Plus jamais ça. Ce ne sera plus jamais comme avant. Il faut que la situation change. Il faut assainir. Il faut mettre en place des principes de bonne gouvernance… Que n’avait-on entendu après les faillites et le plan de sauvetage des banques aux Etats-Unis. Barack Obama s’était lui-même fendu de déclarations selon lesquelles il fallait assainir et moraliser les politiques salariales.
Il semblerait que toutes ces déclarations, toutes ces bonnes intentions n’aient pas eu d’effet réel. C’est ce que l’on peut penser en lisant la 16e édition de son rapport « Executive Excess » que vient de publier L’Institute for Policy Studies (IPS) présente les rémunérations des dirigeants des 20 plus grandes sociétés financières américaines (America’s Bailout Barons). Les cadres dirigeants se sont transformés en prédateurs et ceux des sociétés financières ont plutôt excellé dans cet exercice.
Quelques chiffres. Les revenus moyens des CEO (Pdg) des 500 entreprises qui composent l’indicateur S&P se sont établis à un peu plus de 10 millions de dollars. Par rapport à 2007, cela correspond à une baisse de 4,4% alors que dans le même temps, les bénéfices baissaient de plus de 10 %. On ne voit donc pas bien le lien qui peut exister entre résultat de l’entreprise et rémunération de ses dirigeants. Ces chiffres font que le rapport entre le revenu de ces CEO et le salaire moyen d’un travailleur américain, il y a un rapport de 1 à 319. Et le rapport entre le revenu des CEO et le salaire minimum s’établit à 740.
Comment justifier de tels chiffres ? On connaît les arguments, ils valent d’ailleurs dans d’autres domaines, le sport par exemple. Il faut rémunérer les talents à leur juste prix et si on ne le fait pas, ils partiront ailleurs. Concernant le premier, comment expliquer alors que ces rapport étaient il y une génération de l’ordre de 30 à 40. Les CEO de l’époque étaient-ils moins méritant ? Sur le second, qu’ils partent, ils seront remplacés par d’autres sans d’autres aussi compétents. Par ailleurs, si tous les pays utilisaient des pratiques comparables, l’argument tomberait de lui-même.
Venons-on en au secteur de la finance et à leurs responsables qui ont été en pointe dans ces excès. Ce secteur est désormais extrêmement centralisé et il n’est donc pas surprenant qu’une proportion importante des montants du « bail-out » ait été captée par un nombre restreint d’établissements. A la mi-2009, 20 géants de la finance avaient bénéficié de 283 milliards de dollars sur les 487 milliards alloués par le gouvernement dans le programme TARP (Troubled Asset Relief Program) destiné au rachat d’actifs toxiques ou de recapitalisation. Le solde (un peu plus de 200 milliards de dollars) a été partagé par près de 650 institutions financières.

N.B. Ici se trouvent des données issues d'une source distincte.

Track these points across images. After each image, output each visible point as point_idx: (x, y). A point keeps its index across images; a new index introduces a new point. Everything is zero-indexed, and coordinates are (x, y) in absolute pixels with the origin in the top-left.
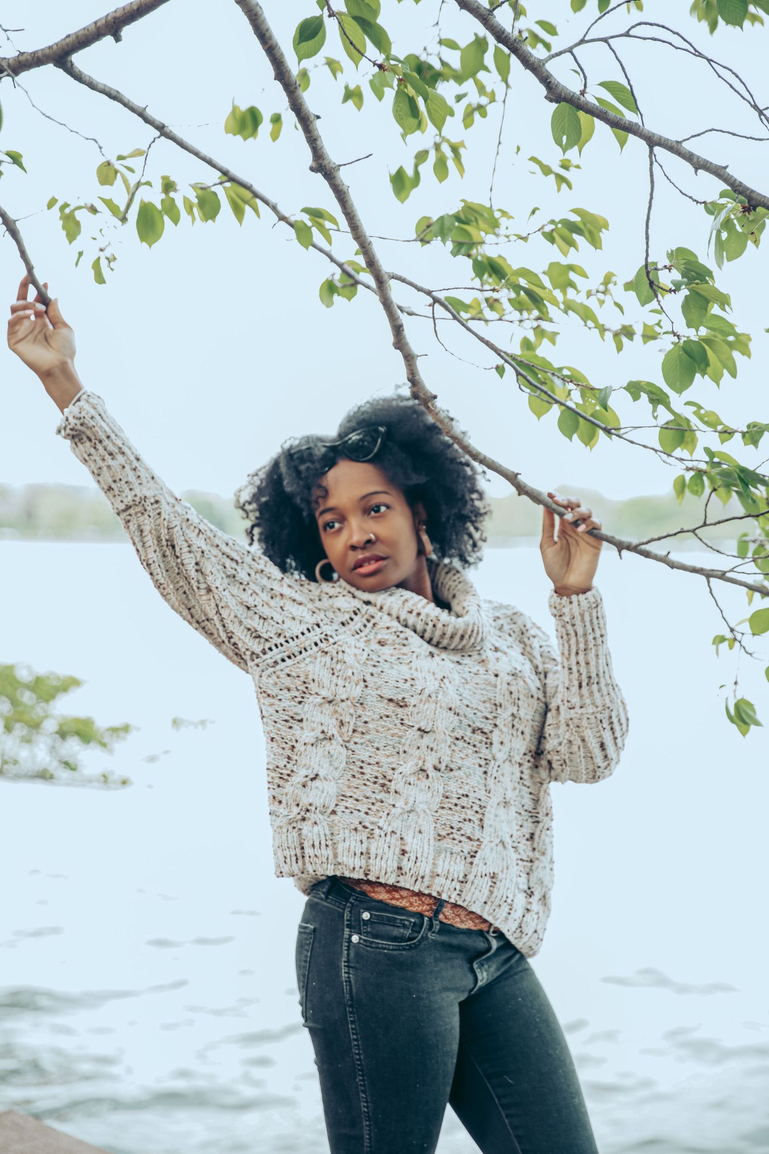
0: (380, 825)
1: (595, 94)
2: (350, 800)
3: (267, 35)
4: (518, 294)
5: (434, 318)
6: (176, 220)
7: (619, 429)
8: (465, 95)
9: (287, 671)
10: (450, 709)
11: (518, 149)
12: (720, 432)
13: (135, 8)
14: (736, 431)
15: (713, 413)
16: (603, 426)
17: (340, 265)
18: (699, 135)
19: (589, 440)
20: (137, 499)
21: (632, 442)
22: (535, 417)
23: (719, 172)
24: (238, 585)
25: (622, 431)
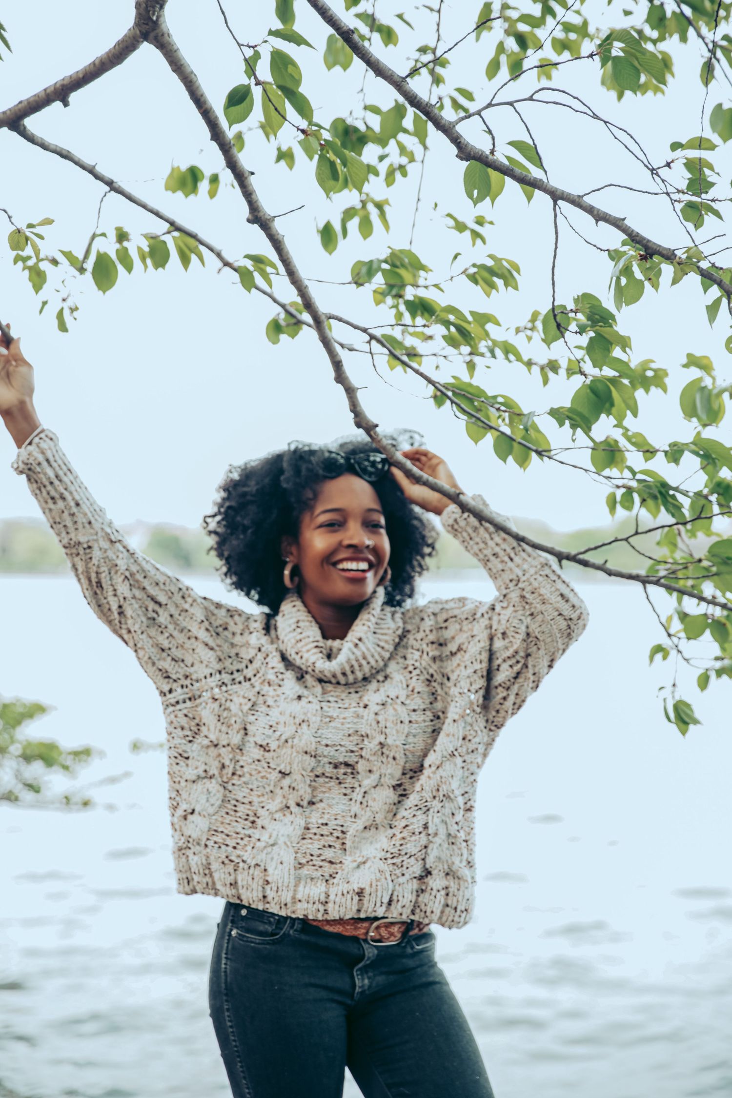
0: (245, 858)
1: (504, 154)
2: (220, 835)
3: (202, 100)
4: (448, 329)
5: (371, 353)
6: (129, 268)
7: (550, 451)
8: (387, 156)
9: (185, 711)
10: (306, 753)
11: (436, 205)
12: (644, 452)
13: (81, 76)
14: (658, 451)
15: (640, 435)
16: (534, 448)
17: (283, 306)
18: (598, 190)
19: (523, 462)
20: (72, 543)
21: (562, 463)
22: (473, 443)
23: (618, 223)
24: (156, 627)
25: (553, 453)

37 % en plus pour les CEO du secteur de la finance
Les auteurs du rapport se sont concentrés sur les CEO et sur les 5 plus importants salaires de ces 20 institutions. En moyenne, les CEO de ces 20 institutions sauvés par l’Etat américain ont reçu en 2008 des rémunérations de 13,7 millions de dollars, soit 37 % en plus que l’ensemble des CEO des 500 entreprises qui constituent l’indicateur Standard & Poors. On ne voit pas comment expliquer ce différentiel positif alors même que le secteur de la finance peut être tenu pour responsable de la crise qui est intervenu en septembre 2008. Il n’est pas trop fort de dire que ces chiffres sont particulièrement indécents lorsque l’on sait que ces 20 entreprises ont licenciés 160 000 salariés depuis le 1er janvier 2008. A elle seule Citicorp a licencié 75 000 emplois, soit 15 % du nombre d’employés. Dans le même temps, son CEO, Vikram Pandit a reçu 38 millions de dollars, la troisième rémunération la plus importante derrière les CEO de Goldman Sachs et American Express qui ont reçu chacun 42 milliards de dollars.

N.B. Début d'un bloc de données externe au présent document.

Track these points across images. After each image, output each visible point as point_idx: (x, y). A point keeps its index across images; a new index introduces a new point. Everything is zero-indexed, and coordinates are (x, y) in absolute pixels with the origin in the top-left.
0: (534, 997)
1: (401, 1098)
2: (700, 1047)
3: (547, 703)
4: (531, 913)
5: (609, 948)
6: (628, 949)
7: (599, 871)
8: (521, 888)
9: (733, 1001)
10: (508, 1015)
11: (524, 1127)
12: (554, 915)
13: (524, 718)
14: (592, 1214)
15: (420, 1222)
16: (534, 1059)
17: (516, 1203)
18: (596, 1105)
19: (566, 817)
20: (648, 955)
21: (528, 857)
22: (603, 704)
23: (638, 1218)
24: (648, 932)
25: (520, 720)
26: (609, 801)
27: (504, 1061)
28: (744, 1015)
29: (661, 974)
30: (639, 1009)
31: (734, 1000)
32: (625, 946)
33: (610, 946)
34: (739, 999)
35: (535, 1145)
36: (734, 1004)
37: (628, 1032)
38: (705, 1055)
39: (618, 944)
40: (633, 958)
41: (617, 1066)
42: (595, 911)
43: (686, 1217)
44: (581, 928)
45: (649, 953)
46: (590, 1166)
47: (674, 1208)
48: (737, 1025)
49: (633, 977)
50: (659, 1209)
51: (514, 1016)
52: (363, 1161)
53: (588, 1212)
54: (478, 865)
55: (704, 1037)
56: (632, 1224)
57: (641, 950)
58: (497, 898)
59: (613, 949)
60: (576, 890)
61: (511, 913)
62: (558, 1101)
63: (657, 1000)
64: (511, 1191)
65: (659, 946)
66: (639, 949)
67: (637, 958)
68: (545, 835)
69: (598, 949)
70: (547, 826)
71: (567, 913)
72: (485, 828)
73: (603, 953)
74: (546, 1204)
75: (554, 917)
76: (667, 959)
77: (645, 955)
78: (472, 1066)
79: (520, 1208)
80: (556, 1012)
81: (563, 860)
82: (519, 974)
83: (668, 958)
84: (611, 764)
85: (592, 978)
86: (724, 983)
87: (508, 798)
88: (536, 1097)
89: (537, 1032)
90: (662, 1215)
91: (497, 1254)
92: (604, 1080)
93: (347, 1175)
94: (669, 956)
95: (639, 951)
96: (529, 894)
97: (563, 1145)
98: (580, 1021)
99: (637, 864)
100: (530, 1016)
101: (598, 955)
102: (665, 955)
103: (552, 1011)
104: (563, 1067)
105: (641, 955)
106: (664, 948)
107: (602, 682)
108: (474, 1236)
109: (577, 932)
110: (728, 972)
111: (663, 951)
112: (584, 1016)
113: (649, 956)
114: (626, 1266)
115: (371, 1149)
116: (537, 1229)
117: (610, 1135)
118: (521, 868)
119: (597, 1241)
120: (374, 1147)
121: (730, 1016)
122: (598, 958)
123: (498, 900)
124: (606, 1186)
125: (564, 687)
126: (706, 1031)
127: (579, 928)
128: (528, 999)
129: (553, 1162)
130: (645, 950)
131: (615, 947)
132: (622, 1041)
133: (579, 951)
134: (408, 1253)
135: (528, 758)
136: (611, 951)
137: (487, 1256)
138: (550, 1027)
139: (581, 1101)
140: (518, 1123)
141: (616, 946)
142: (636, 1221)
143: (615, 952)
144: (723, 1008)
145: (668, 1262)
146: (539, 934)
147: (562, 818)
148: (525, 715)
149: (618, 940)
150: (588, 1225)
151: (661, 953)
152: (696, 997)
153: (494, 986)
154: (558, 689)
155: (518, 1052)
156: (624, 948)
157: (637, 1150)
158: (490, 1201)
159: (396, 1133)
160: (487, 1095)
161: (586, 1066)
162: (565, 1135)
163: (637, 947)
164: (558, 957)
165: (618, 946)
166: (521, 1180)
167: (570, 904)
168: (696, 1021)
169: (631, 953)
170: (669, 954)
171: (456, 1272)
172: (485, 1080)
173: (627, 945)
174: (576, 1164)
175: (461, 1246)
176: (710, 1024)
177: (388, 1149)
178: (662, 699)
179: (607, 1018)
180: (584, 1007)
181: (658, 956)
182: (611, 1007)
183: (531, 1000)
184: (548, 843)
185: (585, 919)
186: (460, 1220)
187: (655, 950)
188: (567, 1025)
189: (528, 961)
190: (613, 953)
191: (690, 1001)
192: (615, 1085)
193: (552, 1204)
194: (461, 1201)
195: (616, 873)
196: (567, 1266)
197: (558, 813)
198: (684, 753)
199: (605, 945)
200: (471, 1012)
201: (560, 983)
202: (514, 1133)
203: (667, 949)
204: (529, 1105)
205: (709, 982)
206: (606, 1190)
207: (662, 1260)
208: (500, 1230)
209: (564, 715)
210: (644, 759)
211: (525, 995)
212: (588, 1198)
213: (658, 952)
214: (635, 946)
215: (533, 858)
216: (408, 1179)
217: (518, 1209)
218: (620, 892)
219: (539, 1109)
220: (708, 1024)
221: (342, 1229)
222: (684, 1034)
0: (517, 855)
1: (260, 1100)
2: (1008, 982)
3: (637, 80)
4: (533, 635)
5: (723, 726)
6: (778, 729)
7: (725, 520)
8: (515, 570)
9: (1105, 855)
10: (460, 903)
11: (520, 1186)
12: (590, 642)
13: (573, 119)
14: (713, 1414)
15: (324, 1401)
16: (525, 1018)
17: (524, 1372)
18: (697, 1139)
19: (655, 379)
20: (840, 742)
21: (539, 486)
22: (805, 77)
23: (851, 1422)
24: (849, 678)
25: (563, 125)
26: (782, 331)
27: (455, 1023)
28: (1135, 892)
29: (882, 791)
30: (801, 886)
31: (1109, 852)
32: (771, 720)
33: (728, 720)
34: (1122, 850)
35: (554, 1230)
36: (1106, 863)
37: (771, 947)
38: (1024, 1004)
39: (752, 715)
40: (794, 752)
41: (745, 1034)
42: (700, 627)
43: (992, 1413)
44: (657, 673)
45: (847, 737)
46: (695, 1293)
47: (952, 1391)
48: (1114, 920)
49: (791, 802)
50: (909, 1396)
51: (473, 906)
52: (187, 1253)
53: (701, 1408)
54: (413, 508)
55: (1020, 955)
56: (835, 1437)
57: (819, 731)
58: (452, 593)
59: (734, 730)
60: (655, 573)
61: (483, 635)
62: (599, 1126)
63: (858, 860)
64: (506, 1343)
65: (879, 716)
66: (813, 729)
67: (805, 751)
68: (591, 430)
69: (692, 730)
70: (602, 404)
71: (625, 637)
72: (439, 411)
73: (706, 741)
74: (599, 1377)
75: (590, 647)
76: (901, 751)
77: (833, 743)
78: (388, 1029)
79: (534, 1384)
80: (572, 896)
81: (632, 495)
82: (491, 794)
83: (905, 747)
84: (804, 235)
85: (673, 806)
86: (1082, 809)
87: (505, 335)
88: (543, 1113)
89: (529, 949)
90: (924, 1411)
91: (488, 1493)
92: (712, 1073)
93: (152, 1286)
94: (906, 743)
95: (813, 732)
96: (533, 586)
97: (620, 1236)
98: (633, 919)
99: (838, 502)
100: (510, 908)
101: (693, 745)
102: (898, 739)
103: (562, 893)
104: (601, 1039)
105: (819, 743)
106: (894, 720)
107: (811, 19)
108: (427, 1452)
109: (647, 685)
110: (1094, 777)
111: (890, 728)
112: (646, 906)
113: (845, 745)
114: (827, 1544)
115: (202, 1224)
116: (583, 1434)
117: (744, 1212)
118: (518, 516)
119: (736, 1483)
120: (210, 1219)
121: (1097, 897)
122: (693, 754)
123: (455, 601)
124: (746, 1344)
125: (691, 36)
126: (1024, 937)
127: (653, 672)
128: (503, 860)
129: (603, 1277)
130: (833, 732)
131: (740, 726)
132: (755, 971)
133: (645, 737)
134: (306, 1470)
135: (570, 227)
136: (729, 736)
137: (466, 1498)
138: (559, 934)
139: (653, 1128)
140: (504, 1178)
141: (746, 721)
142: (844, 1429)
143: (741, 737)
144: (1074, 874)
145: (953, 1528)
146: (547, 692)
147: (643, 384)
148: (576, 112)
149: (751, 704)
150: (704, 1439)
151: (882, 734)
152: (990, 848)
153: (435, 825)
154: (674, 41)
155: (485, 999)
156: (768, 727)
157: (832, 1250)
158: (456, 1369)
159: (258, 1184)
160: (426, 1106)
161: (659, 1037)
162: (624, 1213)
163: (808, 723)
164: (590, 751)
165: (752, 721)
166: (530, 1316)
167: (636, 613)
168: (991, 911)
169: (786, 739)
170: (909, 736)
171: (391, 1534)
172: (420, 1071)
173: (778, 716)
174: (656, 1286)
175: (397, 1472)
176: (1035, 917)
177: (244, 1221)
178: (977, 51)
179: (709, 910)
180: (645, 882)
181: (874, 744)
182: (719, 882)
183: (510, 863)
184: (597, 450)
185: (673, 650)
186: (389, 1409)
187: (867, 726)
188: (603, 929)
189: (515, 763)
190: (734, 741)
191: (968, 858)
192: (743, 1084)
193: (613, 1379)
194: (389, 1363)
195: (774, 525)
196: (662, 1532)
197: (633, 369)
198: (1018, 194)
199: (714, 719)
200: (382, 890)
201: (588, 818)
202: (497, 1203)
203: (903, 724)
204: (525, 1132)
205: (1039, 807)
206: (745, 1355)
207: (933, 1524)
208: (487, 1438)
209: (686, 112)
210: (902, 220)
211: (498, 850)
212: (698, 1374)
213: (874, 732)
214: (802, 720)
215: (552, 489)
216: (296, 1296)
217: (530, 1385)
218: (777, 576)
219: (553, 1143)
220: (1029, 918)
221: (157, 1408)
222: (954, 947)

Ces revenus sont justifiés par leurs responsabilités écrasantes. Mais comment expliquer alors pourquoi le président des Etats-Unis ne perçoit qu’un salaire de 400 000 dollars ? Aurait-il moins de responsabilités que le président de Goldman Sachs ? On attend les résultats du G20 sur le sujet, sans trop d’illusions quand même.